La pollution par les particules fines et les NOx contribuent jusqu'à 400, 000 décès prématurés dus aux maladies respiratoires et cardiovasculaires par an dans l'Union européenne.
Quelque 70 villes en Allemagne ont souffert de niveaux annuels moyens de dioxyde d'azote supérieurs aux seuils de l'UE l'année dernière, avec Munich, Stuttgart et Cologne les pires contrevenants.
Pour repousser les interdictions et protéger l'industrie automobile clé avec ses 800, 000 emplois, Berlin a offert une cascade d'initiatives, y compris un fonds d'un milliard d'euros (1,2 milliard de dollars) - en partie payé par les constructeurs automobiles - pour que les villes améliorent les transports publics et achètent des véhicules électriques.
Les ministres ont même suggéré à la Commission européenne qu'ils pourraient offrir des transports publics gratuits pour réduire l'utilisation des voitures urbaines, mais sans plan ni budget détaillé.
Le tribunal de Leipzig pourrait signaler jeudi la fin de ces mesures au coup par coup en autorisant en principe les interdictions de diesel.
Les dirigeants des États insistent sur le fait que le gouvernement fédéral serait alors obligé de les aider à éviter les interdictions si possible ou de les faire respecter si nécessaire.
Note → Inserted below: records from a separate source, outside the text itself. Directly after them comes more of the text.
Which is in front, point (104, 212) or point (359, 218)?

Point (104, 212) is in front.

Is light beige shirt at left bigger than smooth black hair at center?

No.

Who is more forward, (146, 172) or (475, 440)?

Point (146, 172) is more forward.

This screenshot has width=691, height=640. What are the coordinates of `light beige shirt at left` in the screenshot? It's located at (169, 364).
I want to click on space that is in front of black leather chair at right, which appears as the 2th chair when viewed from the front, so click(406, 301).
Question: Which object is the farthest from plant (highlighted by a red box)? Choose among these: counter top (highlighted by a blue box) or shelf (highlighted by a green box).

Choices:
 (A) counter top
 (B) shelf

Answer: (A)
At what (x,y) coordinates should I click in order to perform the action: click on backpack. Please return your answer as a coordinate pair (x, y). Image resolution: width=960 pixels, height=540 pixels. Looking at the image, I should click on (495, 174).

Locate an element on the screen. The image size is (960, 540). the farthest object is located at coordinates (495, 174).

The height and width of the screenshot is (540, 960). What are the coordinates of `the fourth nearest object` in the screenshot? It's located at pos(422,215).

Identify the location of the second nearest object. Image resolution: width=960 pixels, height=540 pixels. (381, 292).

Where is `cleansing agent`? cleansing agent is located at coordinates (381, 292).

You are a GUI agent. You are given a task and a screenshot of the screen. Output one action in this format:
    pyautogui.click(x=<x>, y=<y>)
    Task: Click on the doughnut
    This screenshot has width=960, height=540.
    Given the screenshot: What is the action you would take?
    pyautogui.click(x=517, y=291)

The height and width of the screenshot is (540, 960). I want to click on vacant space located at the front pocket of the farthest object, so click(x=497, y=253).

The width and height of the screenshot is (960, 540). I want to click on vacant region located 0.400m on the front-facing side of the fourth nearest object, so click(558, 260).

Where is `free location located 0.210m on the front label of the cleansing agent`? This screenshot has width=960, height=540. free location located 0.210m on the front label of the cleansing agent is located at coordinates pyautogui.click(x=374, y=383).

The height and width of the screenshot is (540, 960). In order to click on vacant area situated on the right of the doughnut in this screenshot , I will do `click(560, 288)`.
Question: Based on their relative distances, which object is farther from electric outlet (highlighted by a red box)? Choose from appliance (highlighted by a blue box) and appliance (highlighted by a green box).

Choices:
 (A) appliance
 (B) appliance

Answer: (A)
Les constructeurs automobiles freinent
Une telle action à l'échelle nationale pourrait inclure l'introduction d'un soi-disant « badge bleu » pour identifier les véhicules les moins polluants – jusqu'à présent fermement rejeté par Berlin.
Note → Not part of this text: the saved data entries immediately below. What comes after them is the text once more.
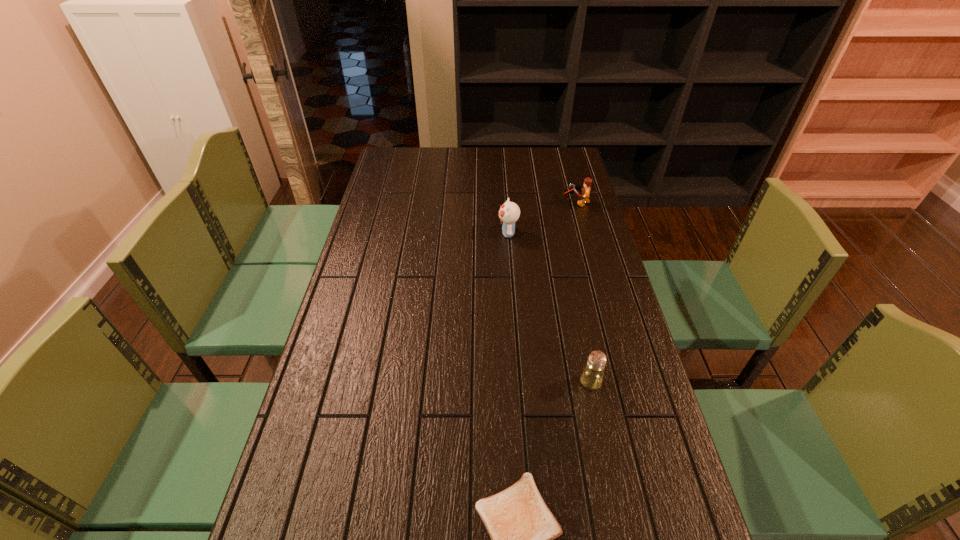
Where is `free point between the second nearest object and the second farthest object`? Image resolution: width=960 pixels, height=540 pixels. free point between the second nearest object and the second farthest object is located at coordinates (549, 307).

The image size is (960, 540). I want to click on free point between the third nearest object and the third farthest object, so click(x=549, y=307).

What are the coordinates of `object that is the second closest to the kitten` in the screenshot? It's located at (592, 376).

You are a GUI agent. You are given a task and a screenshot of the screen. Output one action in this format:
    pyautogui.click(x=<x>, y=<y>)
    Task: Click on the object that ranks as the closest to the saltshaker
    This screenshot has height=540, width=960.
    Given the screenshot: What is the action you would take?
    pyautogui.click(x=522, y=528)

At what (x,y) coordinates should I click in order to perform the action: click on vacant position in the image that satisfies the following two spatial constraints: 1. holding a crossbow in the hands of the Lego; 2. on the front side of the third object from left to right. Please return your answer as a coordinate pair (x, y). Looking at the image, I should click on (625, 382).

Identify the location of vacant space that satisfies the following two spatial constraints: 1. on the front-facing side of the second farthest object; 2. on the left side of the second nearest object. The image size is (960, 540). (518, 382).

The width and height of the screenshot is (960, 540). Find the location of `vacant space that satisfies the following two spatial constraints: 1. on the back side of the second object from right to left; 2. on the front-facing side of the second farthest object`. vacant space that satisfies the following two spatial constraints: 1. on the back side of the second object from right to left; 2. on the front-facing side of the second farthest object is located at coordinates (560, 233).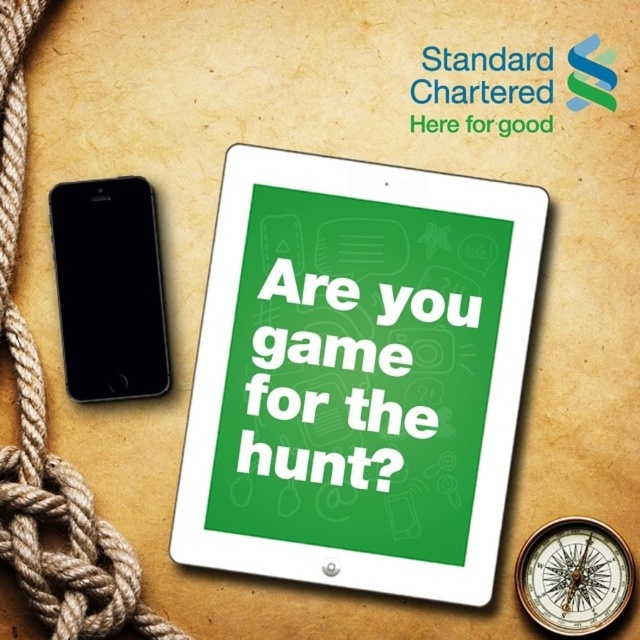
You are a customer service representative at Standard Chartered Bank. You need to place a promotional material on the desk. The desk has a green glossy tablet at center and a brown rope at left. Where should you place the new promotional material so it is visible to customers approaching from the left side of the desk?

Place the new promotional material above the brown rope at left so it is visible to customers approaching from the left side of the desk.

You are a graphic designer working on a layout for a promotional ad. You need to place a black smartphone to the left of the green glossy tablet at center. According to the provided scene description, where should you position the smartphone?

The green glossy tablet at center is located at point [358,372]. To place the black smartphone to the left of it, position the smartphone to the left of the green glossy tablet at center.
Pendant ce temps, Le chef du DUH, Resch, suggère qu'"une décision en faveur des interdictions de circulation accélérerait considérablement la modernisation" du parc diesel allemand.
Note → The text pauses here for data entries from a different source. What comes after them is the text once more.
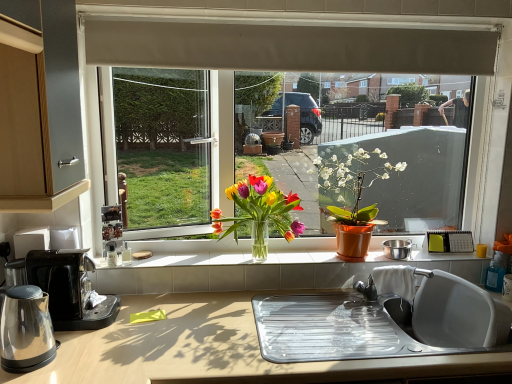
I want to click on black plastic coffee maker at lower left, so click(70, 289).

Find the location of a particular element. Image resolution: width=512 pixels, height=384 pixels. matte orange pot at center, acting as the 1th houseplant starting from the right is located at coordinates (x=354, y=198).

At what (x,y) coordinates should I click in order to perform the action: click on translucent glass vase at center, which is the 2th houseplant in right-to-left order. Please return your answer as a coordinate pair (x, y). This screenshot has height=384, width=512. Looking at the image, I should click on (259, 213).

From their relative heights in the image, would you say beige fabric exhaust hood at upper center is taller or shorter than white glossy vase at center?

Considering their sizes, beige fabric exhaust hood at upper center has more height than white glossy vase at center.

Considering the sizes of beige fabric exhaust hood at upper center and white glossy vase at center in the image, is beige fabric exhaust hood at upper center wider or thinner than white glossy vase at center?

Clearly, beige fabric exhaust hood at upper center has less width compared to white glossy vase at center.

Who is bigger, beige fabric exhaust hood at upper center or white glossy vase at center?

With larger size is beige fabric exhaust hood at upper center.

How distant is shiny metallic kettle at left from metallic stainless steel pot at center?

shiny metallic kettle at left is 1.51 meters away from metallic stainless steel pot at center.

Is shiny metallic kettle at left positioned beyond the bounds of metallic stainless steel pot at center?

Yes, shiny metallic kettle at left is outside of metallic stainless steel pot at center.

Considering the relative sizes of shiny metallic kettle at left and metallic stainless steel pot at center in the image provided, is shiny metallic kettle at left thinner than metallic stainless steel pot at center?

No.

From the image's perspective, which one is positioned lower, shiny metallic kettle at left or metallic stainless steel pot at center?

shiny metallic kettle at left is shown below in the image.

Is yellow plastic corded phone at right aimed at black plastic coffee maker at lower left?

No.

Choose the correct answer: Is yellow plastic corded phone at right inside black plastic coffee maker at lower left or outside it?

yellow plastic corded phone at right is spatially situated outside black plastic coffee maker at lower left.

At what (x,y) coordinates should I click in order to perform the action: click on corded phone located above the black plastic coffee maker at lower left (from the image's perspective). Please return your answer as a coordinate pair (x, y). The width and height of the screenshot is (512, 384). Looking at the image, I should click on (450, 242).

Is yellow plastic corded phone at right closer to camera compared to black plastic coffee maker at lower left?

No, yellow plastic corded phone at right is further to the viewer.

From the image's perspective, which is above, black plastic coffee maker at lower left or transparent glass window at center?

transparent glass window at center, from the image's perspective.

Which object is positioned more to the left, black plastic coffee maker at lower left or transparent glass window at center?

black plastic coffee maker at lower left is more to the left.

Would you say transparent glass window at center is part of black plastic coffee maker at lower left's contents?

No, transparent glass window at center is not a part of black plastic coffee maker at lower left.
Les constructeurs automobiles ont résisté aux réaménagements matériels des anciens diesels pour réduire les émissions, offrant plutôt des mises à jour du logiciel de contrôle du moteur et des programmes d'échange pour les plus récents, modèles moins polluants.
De nouveaux pots catalytiques "ne seraient pas beaucoup plus efficaces" et "prendraient beaucoup de temps" à installer, Le directeur général d'Audi, Rupert Stadler, a déclaré mercredi au quotidien économique Handelsblatt.
Un carénage coûterait au moins 7,6 milliards d'euros, une étude menée par des analystes de la banque Evercore citée par Handelsblatt a révélé.
Néanmoins, même les inconditionnels de l'automobile, l'Association automobile allemande (ADAC) s'est prononcée mardi en faveur de la mesure dans une étude qui leur est propre.
La mauvaise image de Diesel et la perspective d'interdictions ont déjà fait chuter les ventes des moteurs inventés par les Allemands, de 48% des voitures neuves vendues en 2015 à 39% l'année dernière.
De tels dommages à la réputation ont poussé les constructeurs automobiles à intensifier leurs plans pour introduire davantage de modèles électriques dans les années à venir.
Mais après des retards répétés de l'industrie et du gouvernement, Le cas de jeudi « pourrait être celui qui change le pays, sa mobilité et son industrie" pour de bon, résume le quotidien Sueddeutsche Zeitung.